> Your objective
Rewrite the rows below with "chart" changed to "graph" and everything else unchanged, leaving out the pictures.

> Raw data

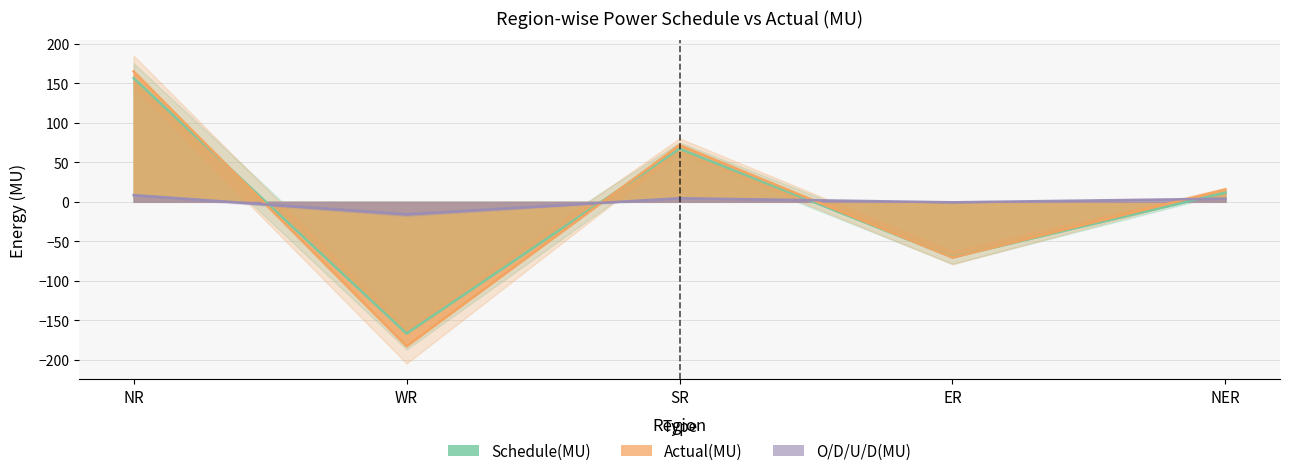

What is the label of the 1st point from the left?

NR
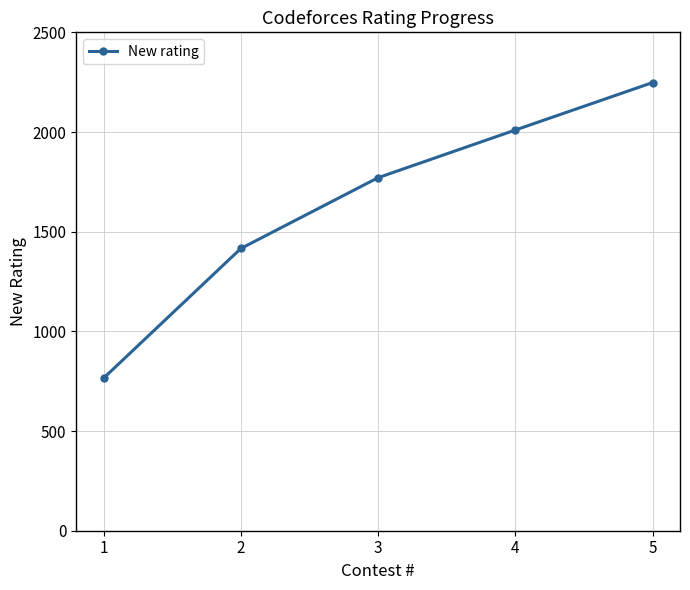

Reading left to right, extract all data points from this chart.

766	1416	1771	2010	2248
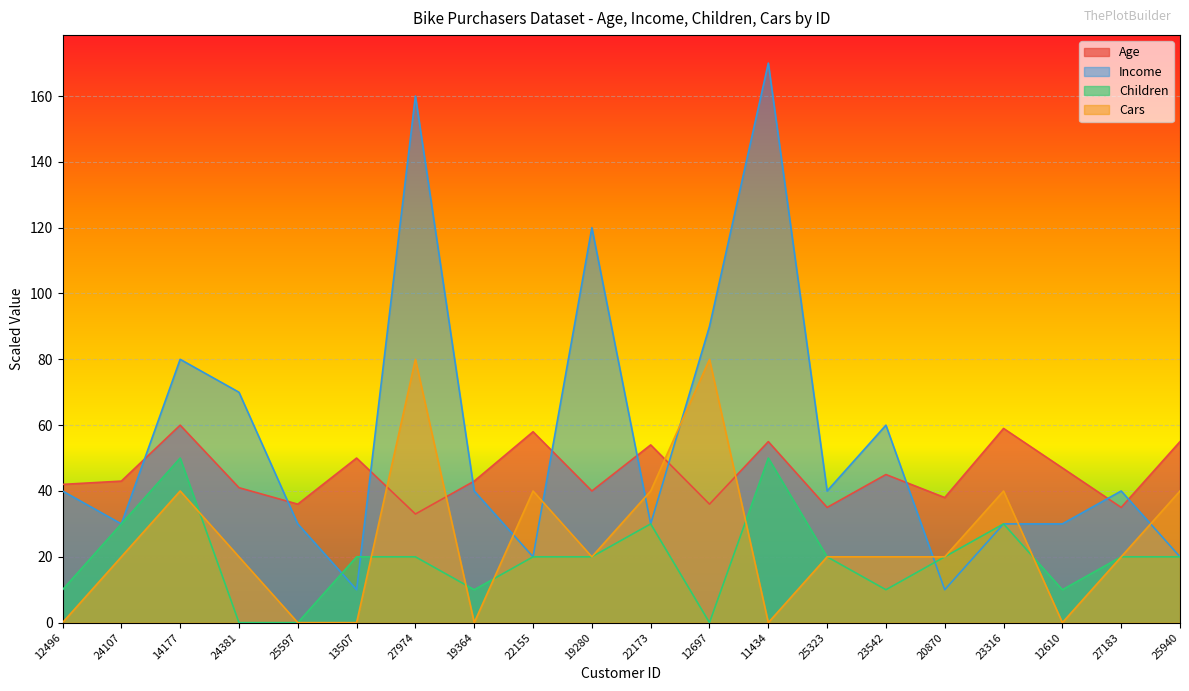

Between 19280 and 22173, which series saw the biggest shift?

Income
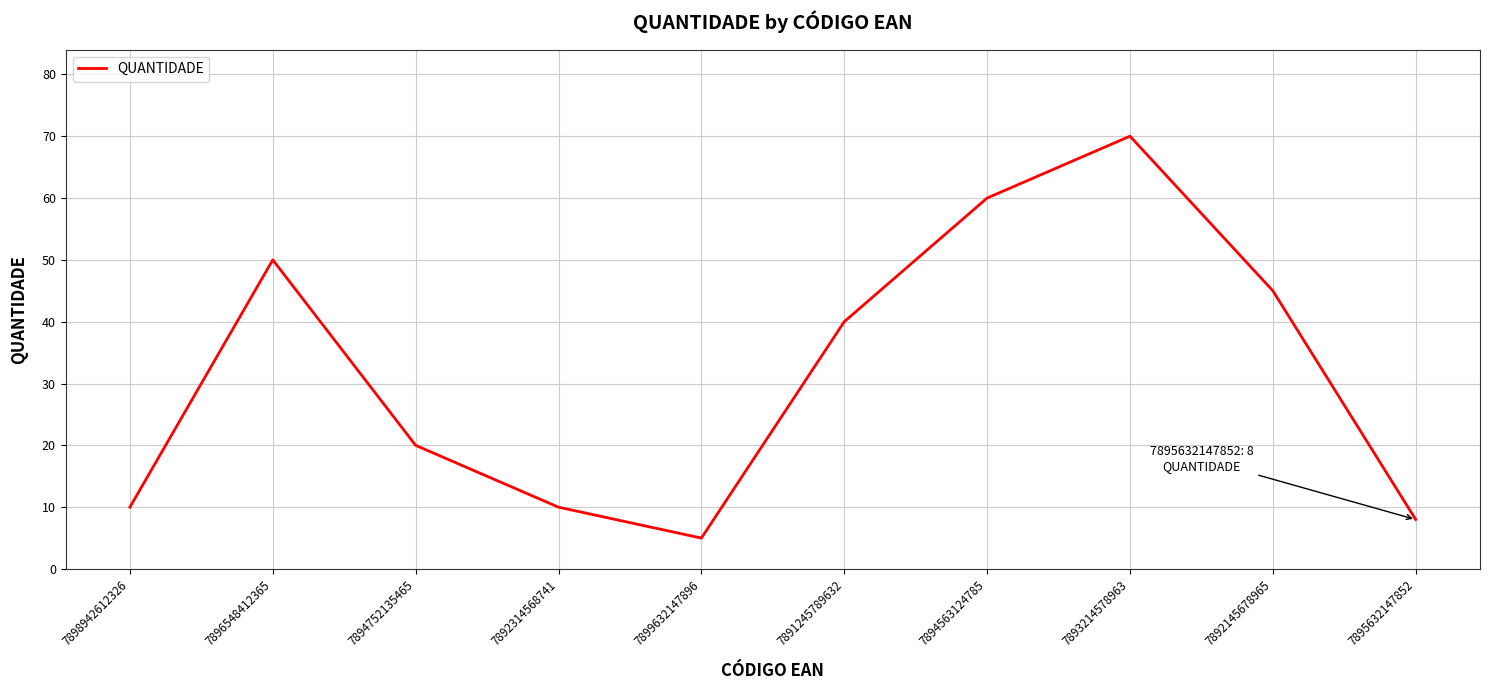

What is the difference between the second highest and minimum values?

55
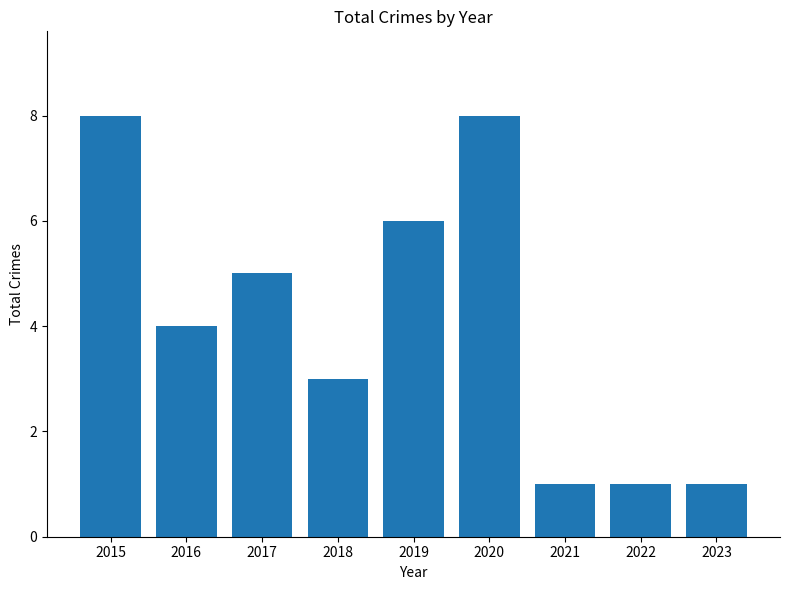

What is the ratio of the value at 2016 to the value at 2020?

0.5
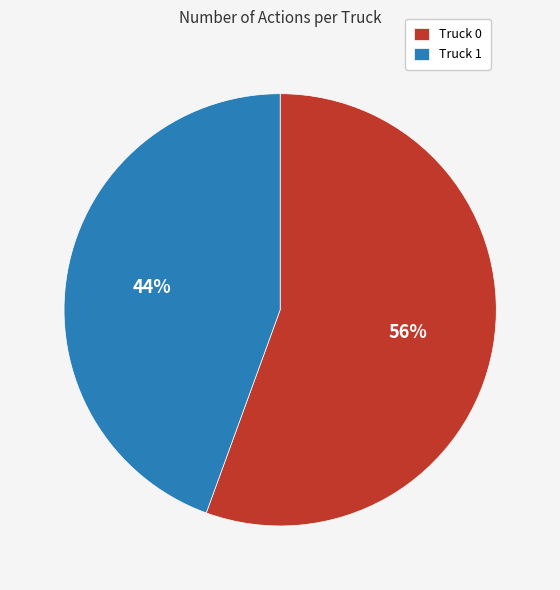

To the nearest percent, what percentage of the pie is Truck 1?

44%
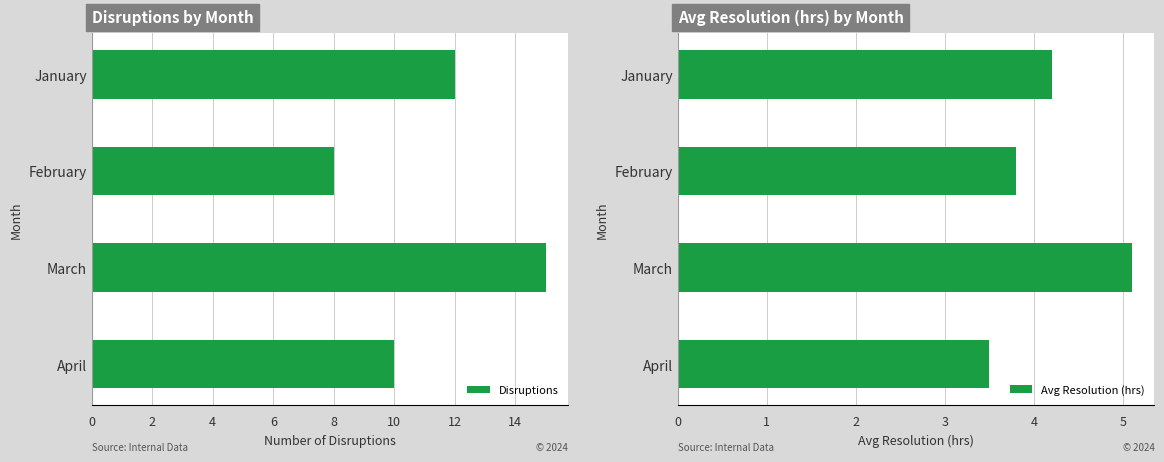

What is the value of the Avg Resolution (hrs) bar at the 4th from the left?

3.5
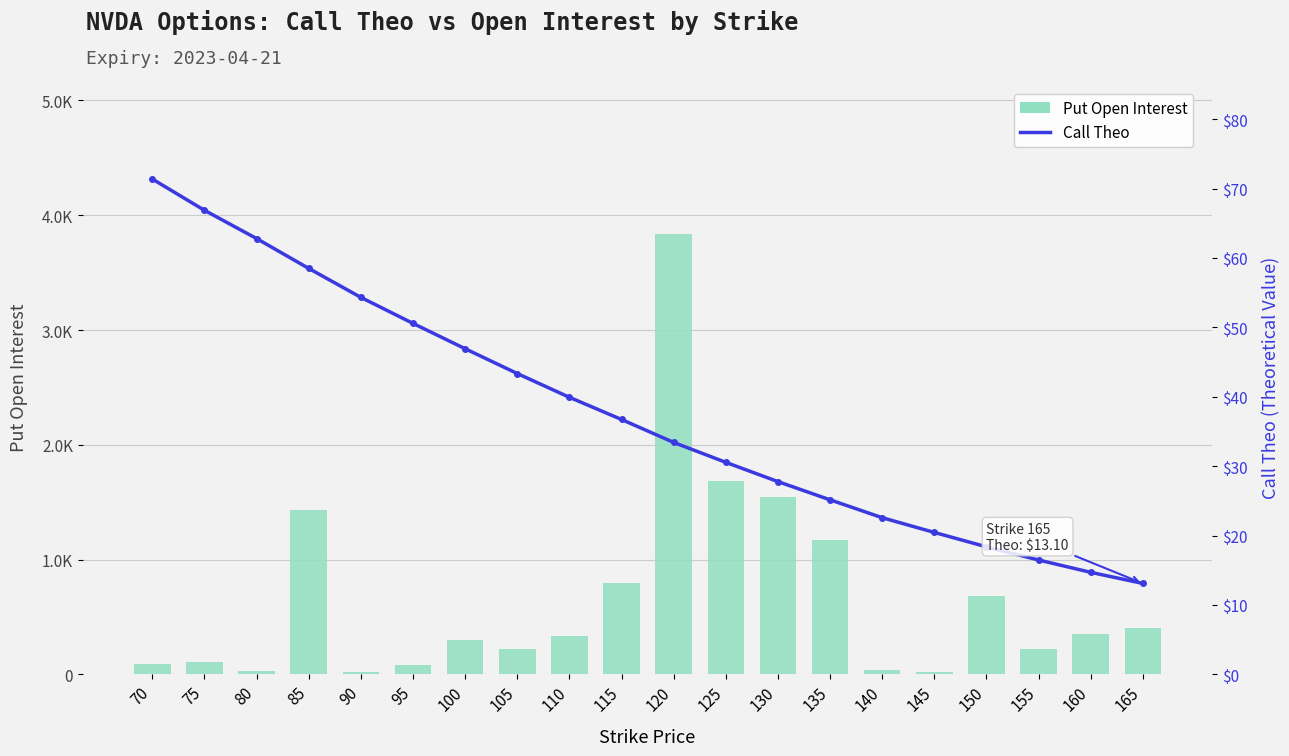

List the series in order of their peak value, highest first.

Put Open Interest, Call Theo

> Answer box
What is the label of the 1st point from the left?

NR

Reading left to right, extract all data points from this graph.

766	1416	1771	2010	2248

Between 19280 and 22173, which series saw the biggest shift?

Income

What is the difference between the second highest and minimum values?

55

What is the ratio of the value at 2016 to the value at 2020?

0.5

To the nearest percent, what percentage of the pie is Truck 1?

44%

What is the value of the Avg Resolution (hrs) bar at the 4th from the left?

3.5

List the series in order of their peak value, highest first.

Put Open Interest, Call Theo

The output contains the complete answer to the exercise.